> **Instructions for the task**
Count up the lines in the following listing that hold the word "Right", then give only that count.

########################################

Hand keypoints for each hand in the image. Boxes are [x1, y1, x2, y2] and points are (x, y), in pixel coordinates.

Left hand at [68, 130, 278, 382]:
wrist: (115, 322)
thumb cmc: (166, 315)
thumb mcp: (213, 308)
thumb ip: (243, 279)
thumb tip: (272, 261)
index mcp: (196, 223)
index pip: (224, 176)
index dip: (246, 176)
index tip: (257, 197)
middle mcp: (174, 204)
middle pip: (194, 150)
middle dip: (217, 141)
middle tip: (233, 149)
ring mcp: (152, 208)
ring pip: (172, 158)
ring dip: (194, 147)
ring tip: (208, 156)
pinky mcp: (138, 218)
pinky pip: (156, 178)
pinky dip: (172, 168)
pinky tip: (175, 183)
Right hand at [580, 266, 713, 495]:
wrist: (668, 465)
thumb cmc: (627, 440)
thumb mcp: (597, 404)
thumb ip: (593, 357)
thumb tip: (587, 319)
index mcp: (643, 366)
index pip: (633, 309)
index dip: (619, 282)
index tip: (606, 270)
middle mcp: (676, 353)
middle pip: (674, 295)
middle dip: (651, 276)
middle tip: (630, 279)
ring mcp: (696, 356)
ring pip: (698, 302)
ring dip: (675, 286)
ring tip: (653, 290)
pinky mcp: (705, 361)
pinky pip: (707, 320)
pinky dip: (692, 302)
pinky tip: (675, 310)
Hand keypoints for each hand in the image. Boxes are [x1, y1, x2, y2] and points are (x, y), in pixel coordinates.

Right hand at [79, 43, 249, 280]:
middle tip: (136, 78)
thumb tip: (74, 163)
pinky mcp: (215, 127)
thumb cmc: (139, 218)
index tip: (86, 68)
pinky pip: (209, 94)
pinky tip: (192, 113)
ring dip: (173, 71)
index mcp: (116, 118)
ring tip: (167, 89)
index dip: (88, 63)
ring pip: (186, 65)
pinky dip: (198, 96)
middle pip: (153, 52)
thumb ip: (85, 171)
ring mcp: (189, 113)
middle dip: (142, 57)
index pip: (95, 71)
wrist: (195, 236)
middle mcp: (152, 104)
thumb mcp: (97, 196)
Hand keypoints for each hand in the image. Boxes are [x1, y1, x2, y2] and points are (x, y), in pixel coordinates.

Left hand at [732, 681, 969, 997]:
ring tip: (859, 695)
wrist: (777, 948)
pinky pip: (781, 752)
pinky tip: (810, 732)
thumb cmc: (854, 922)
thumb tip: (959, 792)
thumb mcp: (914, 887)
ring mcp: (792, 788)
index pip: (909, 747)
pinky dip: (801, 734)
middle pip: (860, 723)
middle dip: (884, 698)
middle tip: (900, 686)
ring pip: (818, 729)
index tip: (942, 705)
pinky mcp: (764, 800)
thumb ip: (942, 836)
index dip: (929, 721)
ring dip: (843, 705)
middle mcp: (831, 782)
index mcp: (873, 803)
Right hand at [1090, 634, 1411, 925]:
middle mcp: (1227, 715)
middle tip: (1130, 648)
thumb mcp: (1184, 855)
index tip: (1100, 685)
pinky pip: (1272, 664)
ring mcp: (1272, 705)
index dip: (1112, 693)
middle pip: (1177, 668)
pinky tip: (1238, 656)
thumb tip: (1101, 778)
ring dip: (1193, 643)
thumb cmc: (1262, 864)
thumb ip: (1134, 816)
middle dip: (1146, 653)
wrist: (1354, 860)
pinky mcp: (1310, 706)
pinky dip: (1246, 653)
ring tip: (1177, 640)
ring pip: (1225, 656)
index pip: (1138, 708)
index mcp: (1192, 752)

########################################

> **Exercise response**
3